[Exercise tasks]
1. Pick out every line in the entries below that contains the word "with".
2. Carry the passage below on micro-service availability further, starting right after its last sentence.

──────── Source passage

Interconnected

In the increasingly interconnected micro-services world we’re creating the saying “a chain is only as strong as its weakest link” is particularly pertinent.

It’s quite easy for a single service to be dependent upon a number of downstream services as the diagram below shows.

An outage or go-slow in any one of the downstream services can have a knock on impact upstream and right back to users. Measuring this in SLAs, let’s say each of B, C, D, E, F each aims for an availability SLA of 99.99%. Assuming they meet this, the best A can achieve is 99.95%. More realistically, B, C, D, E and F are probably dependent on other services and before you know it end users are doing well to see anything above 99% uptime.

So what strategies do we have for dealing with this?

Firstly, you could just live with it. Really, don’t knock this option. Question “do I really need the availability?”, “does it really matter if it goes down?”. Before we worry about any elaborate plan to deal with the situation it’s worth considering if the situation is really all that bad.

Ok, so it is… The next question should be “do I need a response immediately?”. If not, go asynchronous and put a queue between them. If the recipient is down messages will queue up until they come back – no problem. Just make sure the queue is as local as possible to the source and persistent.

────────────────
──────── Supplied material

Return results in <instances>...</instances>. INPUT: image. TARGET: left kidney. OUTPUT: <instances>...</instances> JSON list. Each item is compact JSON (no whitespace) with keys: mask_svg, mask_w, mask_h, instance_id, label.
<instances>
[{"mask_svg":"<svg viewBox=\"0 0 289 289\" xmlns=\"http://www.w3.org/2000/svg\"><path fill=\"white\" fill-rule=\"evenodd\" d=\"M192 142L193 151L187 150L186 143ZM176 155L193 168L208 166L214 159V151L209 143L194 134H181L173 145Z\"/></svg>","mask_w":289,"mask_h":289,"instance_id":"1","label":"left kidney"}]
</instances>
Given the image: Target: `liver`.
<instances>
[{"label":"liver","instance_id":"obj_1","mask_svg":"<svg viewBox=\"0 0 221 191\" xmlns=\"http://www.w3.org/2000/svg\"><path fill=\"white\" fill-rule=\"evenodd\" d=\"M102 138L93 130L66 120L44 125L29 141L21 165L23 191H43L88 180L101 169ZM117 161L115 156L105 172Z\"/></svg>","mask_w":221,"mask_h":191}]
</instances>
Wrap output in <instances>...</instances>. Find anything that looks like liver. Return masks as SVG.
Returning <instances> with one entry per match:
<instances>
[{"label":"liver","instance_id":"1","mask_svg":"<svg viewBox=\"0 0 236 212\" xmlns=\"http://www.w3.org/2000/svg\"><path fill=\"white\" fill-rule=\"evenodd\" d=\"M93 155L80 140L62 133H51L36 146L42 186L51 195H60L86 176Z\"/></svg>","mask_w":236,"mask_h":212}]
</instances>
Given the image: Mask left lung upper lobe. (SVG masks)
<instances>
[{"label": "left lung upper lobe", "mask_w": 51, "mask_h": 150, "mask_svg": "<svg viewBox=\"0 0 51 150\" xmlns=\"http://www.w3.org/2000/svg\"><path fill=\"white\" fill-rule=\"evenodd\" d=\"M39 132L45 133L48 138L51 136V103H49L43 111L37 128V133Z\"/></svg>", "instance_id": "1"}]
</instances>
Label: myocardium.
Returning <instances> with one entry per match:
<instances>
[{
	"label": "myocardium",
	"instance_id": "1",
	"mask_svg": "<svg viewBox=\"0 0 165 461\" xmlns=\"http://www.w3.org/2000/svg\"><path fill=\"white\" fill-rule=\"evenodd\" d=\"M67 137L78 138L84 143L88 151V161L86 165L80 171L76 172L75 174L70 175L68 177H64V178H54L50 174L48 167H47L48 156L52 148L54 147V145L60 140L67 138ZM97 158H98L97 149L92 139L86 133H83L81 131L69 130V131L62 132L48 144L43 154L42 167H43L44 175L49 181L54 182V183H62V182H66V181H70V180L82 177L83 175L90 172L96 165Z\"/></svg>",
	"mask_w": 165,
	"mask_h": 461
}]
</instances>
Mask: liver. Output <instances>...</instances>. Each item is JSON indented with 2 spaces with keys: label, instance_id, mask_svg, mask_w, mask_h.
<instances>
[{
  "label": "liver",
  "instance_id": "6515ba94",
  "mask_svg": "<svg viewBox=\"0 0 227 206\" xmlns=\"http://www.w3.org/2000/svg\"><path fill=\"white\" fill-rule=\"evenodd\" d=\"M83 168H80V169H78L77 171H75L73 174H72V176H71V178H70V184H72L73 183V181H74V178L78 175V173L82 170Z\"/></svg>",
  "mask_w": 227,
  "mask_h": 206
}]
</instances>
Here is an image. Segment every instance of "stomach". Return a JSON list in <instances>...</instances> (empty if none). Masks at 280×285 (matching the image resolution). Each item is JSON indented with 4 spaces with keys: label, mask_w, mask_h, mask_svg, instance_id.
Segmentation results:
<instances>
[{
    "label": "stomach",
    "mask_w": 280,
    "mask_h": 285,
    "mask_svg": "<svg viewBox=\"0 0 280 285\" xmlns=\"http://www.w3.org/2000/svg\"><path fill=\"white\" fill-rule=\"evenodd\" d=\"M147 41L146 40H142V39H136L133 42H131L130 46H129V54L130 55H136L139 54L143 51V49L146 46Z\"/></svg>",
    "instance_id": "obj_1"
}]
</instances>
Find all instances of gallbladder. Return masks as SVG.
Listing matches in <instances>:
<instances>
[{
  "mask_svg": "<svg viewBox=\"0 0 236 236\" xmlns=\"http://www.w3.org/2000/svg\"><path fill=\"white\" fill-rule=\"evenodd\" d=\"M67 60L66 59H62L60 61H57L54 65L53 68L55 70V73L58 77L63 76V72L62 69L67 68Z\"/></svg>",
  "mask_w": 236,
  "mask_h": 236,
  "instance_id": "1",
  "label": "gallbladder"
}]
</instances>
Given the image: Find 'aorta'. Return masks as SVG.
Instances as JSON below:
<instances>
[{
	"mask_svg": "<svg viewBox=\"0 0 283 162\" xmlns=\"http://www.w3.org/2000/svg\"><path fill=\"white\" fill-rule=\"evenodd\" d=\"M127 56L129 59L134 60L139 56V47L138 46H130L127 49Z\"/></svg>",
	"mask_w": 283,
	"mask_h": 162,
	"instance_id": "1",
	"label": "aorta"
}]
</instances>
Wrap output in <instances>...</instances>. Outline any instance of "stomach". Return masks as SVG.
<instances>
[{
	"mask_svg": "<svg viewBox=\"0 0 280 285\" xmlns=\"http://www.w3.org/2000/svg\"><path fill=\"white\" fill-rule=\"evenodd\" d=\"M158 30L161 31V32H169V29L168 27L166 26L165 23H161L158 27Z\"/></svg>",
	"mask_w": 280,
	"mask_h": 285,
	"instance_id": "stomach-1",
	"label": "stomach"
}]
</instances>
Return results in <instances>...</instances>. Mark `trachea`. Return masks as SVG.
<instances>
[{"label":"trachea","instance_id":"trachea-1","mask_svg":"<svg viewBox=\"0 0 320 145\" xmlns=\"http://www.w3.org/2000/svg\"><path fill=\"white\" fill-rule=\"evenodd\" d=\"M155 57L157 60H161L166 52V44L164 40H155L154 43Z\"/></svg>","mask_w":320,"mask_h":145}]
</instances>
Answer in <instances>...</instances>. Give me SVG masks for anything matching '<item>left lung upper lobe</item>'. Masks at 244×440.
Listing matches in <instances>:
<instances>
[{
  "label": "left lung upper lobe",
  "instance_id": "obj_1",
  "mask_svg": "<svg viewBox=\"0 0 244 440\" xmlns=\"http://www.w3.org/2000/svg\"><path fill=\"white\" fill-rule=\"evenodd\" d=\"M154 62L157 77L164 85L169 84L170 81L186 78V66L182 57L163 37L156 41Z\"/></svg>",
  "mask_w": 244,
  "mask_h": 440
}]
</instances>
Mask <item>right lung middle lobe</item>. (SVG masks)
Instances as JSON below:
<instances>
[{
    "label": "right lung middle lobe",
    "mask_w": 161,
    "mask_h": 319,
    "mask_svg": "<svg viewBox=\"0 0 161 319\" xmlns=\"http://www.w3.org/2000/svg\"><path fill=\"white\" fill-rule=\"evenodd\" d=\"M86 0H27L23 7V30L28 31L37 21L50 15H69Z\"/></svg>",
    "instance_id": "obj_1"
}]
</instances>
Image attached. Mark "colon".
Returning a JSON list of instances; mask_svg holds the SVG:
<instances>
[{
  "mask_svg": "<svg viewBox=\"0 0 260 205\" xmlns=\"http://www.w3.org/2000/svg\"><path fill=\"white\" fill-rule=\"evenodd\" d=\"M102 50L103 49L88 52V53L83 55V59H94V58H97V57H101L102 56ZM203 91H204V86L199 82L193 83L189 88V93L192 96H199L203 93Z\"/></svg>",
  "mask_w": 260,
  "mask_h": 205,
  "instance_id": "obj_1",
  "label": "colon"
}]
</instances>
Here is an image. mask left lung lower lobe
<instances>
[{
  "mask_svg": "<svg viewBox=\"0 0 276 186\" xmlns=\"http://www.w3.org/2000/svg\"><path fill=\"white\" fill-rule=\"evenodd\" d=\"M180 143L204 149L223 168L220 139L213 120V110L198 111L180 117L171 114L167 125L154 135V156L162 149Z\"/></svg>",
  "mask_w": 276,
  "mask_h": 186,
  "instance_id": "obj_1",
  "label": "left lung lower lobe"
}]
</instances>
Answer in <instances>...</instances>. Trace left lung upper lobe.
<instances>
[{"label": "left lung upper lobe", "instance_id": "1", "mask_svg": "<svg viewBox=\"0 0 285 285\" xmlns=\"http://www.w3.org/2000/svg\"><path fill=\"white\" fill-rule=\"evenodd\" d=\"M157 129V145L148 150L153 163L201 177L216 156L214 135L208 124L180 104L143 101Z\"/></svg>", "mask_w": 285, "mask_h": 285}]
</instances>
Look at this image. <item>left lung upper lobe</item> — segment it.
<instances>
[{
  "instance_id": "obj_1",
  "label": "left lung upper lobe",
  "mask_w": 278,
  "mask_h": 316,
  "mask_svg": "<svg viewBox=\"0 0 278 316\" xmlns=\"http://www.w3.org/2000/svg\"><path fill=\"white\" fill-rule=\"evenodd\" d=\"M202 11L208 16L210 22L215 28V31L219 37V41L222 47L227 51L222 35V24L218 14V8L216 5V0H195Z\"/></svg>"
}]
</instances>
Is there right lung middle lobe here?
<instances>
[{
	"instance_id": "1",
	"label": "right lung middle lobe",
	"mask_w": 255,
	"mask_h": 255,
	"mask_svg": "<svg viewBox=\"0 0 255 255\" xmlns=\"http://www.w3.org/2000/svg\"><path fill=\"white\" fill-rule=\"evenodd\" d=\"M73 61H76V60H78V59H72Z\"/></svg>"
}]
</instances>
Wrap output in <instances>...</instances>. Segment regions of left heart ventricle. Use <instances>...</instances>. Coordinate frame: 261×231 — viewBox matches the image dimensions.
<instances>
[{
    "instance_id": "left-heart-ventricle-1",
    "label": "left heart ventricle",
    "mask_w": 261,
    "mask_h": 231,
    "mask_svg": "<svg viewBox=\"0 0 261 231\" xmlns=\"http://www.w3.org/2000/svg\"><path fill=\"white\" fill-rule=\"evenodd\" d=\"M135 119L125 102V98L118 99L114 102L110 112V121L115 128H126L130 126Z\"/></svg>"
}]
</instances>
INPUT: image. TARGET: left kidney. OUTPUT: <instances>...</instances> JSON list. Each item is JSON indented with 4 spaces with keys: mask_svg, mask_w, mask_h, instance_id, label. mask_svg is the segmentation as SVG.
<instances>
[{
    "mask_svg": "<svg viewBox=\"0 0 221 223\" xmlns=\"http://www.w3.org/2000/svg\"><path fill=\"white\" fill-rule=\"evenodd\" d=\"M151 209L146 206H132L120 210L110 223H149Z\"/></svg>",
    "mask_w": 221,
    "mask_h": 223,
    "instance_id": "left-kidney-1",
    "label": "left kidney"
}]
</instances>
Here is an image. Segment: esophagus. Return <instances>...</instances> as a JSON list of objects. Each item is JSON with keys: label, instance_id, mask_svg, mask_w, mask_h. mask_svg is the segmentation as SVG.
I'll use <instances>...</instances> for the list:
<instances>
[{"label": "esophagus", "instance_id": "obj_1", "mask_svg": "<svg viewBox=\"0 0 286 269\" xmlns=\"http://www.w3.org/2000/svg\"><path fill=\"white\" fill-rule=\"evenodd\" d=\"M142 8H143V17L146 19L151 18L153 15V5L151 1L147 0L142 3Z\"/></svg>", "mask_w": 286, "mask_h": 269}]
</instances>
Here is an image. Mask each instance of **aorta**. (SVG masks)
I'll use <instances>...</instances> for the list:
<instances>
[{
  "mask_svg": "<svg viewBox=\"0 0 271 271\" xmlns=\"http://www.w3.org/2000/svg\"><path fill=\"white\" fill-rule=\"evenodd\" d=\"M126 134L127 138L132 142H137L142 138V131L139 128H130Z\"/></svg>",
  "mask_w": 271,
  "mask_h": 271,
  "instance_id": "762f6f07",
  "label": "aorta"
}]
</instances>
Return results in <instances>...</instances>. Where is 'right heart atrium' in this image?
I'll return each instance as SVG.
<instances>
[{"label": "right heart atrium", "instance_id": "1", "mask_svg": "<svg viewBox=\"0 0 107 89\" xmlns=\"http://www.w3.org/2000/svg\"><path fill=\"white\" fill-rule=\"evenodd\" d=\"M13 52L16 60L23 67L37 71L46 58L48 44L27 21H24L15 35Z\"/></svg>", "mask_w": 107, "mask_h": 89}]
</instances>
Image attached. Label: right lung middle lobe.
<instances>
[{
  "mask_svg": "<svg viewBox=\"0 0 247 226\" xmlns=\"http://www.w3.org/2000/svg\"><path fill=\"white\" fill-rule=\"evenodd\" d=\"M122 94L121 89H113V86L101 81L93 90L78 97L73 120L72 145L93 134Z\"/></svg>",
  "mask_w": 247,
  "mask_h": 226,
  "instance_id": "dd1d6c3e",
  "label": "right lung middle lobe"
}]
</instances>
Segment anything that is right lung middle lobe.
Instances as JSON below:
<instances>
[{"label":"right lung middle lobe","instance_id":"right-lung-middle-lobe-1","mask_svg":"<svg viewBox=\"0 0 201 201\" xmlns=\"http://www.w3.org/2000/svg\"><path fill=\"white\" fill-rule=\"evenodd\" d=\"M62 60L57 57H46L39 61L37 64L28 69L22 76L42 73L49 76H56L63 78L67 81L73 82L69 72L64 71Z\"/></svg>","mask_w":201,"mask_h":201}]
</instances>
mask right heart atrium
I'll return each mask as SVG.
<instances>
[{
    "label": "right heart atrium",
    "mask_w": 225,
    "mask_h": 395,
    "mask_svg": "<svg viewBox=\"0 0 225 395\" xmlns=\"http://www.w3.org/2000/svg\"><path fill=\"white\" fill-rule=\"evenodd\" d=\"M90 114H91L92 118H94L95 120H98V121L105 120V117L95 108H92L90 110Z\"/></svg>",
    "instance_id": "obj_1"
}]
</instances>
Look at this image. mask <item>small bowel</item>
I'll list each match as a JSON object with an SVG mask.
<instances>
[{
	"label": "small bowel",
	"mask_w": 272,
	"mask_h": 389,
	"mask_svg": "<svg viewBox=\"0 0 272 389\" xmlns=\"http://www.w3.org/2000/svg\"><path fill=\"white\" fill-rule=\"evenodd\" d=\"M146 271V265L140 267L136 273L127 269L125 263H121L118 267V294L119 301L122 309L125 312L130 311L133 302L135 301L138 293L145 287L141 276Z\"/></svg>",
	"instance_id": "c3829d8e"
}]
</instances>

────────────────

[Answers below]
1.
Return results in <instances>...</instances>. INPUT: image. TARGET: left kidney. OUTPUT: <instances>...</instances> JSON list. Each item is compact JSON (no whitespace) with keys: mask_svg, mask_w, mask_h, instance_id, label.
Returning <instances> with one entry per match:
Returning <instances> with one entry per match:
Mask: liver. Output <instances>...</instances>. Each item is JSON indented with 2 spaces with keys: label, instance_id, mask_svg, mask_w, mask_h.
Here is an image. Segment every instance of "stomach". Return a JSON list in <instances>...</instances> (empty if none). Masks at 280×285 (matching the image resolution). Each item is JSON indented with 4 spaces with keys: label, mask_w, mask_h, mask_svg, instance_id.
INPUT: image. TARGET: left kidney. OUTPUT: <instances>...</instances> JSON list. Each item is JSON indented with 4 spaces with keys: mask_svg, mask_w, mask_h, instance_id, label. mask_svg is the segmentation as SVG.
Here is an image. Segment: esophagus. Return <instances>...</instances> as a JSON list of objects. Each item is JSON with keys: label, instance_id, mask_svg, mask_w, mask_h. mask_svg is the segmentation as SVG.
I'll list each match as a JSON object with an SVG mask.

2.
If it is a request-response model then consider a queue in any case. A queue can often be set to timeout old messages and deal with slow responses (e.g. if no response in 5 seconds then abandon). This can often save having very many messages in a backlog waiting to be processed. These can cause lock ups for requests which will never be processed and block the consumer for much longer than the downstream service is unavailable. And it can often be more efficient to have a queue based competing consumer model than having multiple connections banging away sporadically.

On top of this, ensure you’re using non-blocking libraries and implement circuit-breakers to trip when downstream services go offline. This of course begs the question, “what sort of response do I provide if the circuit-breaker is open?”… Well, that depends…

In some cases you can cache previous responses and serve this. If this sort of caching model works then even better, you can decouple the request for content from that fetching it from a downstream service so that you’re in effect always serving from cache. Allowing stale cache entries to be served whilst revalidating even when downstream services are unavailable can significantly improve the responsiveness and availability of the system. Don’t discard cached items just because they’re old. Keep using them until a fresh copy can be obtained. Size is a concern but if you can afford it then cache your content for as long as the RTO demands (the service should be back by then, e.g 4hrs) and revalidate as frequently as the business demands the content be fresh (e.g. every 10 minutes).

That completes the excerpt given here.